Ежемесячный журнал путешествий по Уралу, приключений, истории, краеведения и научной фантастики. Издается с 1935 года.

Нелегко сличать собственные возможности с собственными притязаниями. Трудно в обыденной жизни,— необходимо в искусстве, чтобы состоялся художник, какой бы величиной дарования он ни обладал. Известного свердловского живописца Николая Григорьевича Засыпкина нередко упрекали за «цветочки», «грибочки», за «красивые мелочи», призывали браться за темы большой общественной значимости. Немногие говорили: «Оставайся самим собой».
Засыпкин хочет уйти от бешеных ритмов современной жизни, жесткого рационализма, засасывающей прозы быта, сытости, бездуховности. Он чувствует, что нравственное состояние общества нуждается в неких защитных механизмах, способных восстановить нарушенное психическое равновесие, вернуть утраченную гармонию. Он стремится успокоить сомнения, привести человека и окружающий мир в некий гармонический лад. Он хочет, чтобы зрители получали радость при встрече с его картинами, и адресует их всем и каждому. Но современный мир противоречив, а художник — явление социальное, вот почему тихая радость оказывается трудно достижимой. Его лесные сказки, сама манера исполнения, техника его живописи обнажают скрытую неустойчивость, дискомфортные интонации.

■ ■ ■ ■

Что нужно сделать:
[1] Выпишите дословно отрывок из текста о живописце Засыпкине: начните со слов, содержащих «Засыпкин хочет уйти», и остановитесь после слов «скрытую неустойчивость, дискомфортные интонации.».
[2] Объясните по тексту о Засыпкине, почему тихая радость, которую художник хочет дарить зрителям, оказывается трудно достижимой.
Дальнейший материал самостоятельный и с текстом о Засыпкине не связан.

Предоставленный материал:
■ ■ ■ ■

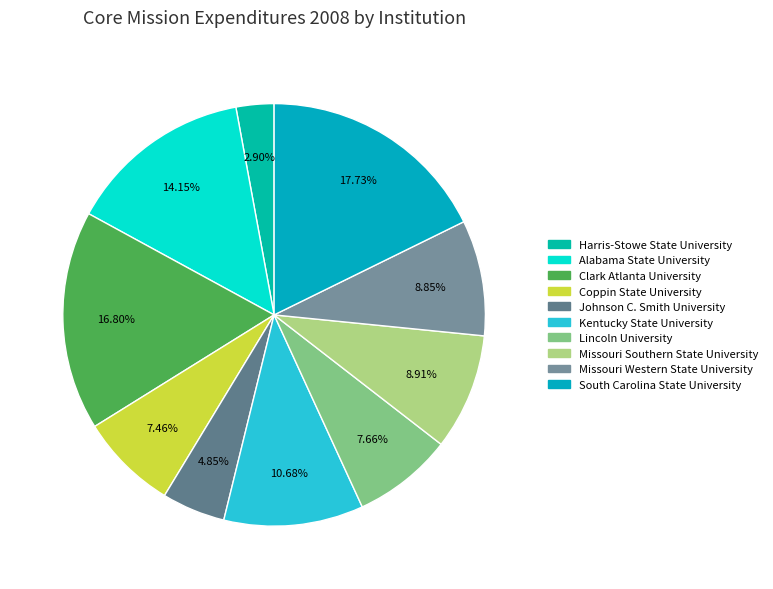

What is the largest slice in the pie chart?

South Carolina State University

■ ■ ■ ■

Ожидаемые ответы:
[1]
Засыпкин хочет уйти от бешеных ритмов современной жизни, жесткого рационализма, засасывающей прозы быта, сытости, бездуховности. Он чувствует, что нравственное состояние общества нуждается в неких защитных механизмах, способных восстановить нарушенное психическое равновесие, вернуть утраченную гармонию. Он стремится успокоить сомнения, привести человека и окружающий мир в некий гармонический лад. Он хочет, чтобы зрители получали радость при встрече с его картинами, и адресует их всем и каждому. Но современный мир противоречив, а художник — явление социальное, вот почему тихая радость оказывается трудно достижимой. Его лесные сказки, сама манера исполнения, техника его живописи обнажают скрытую неустойчивость, дискомфортные интонации.

[2] Тихая радость оказывается трудно достижимой, потому что современный мир противоречив, а художник — явление социальное.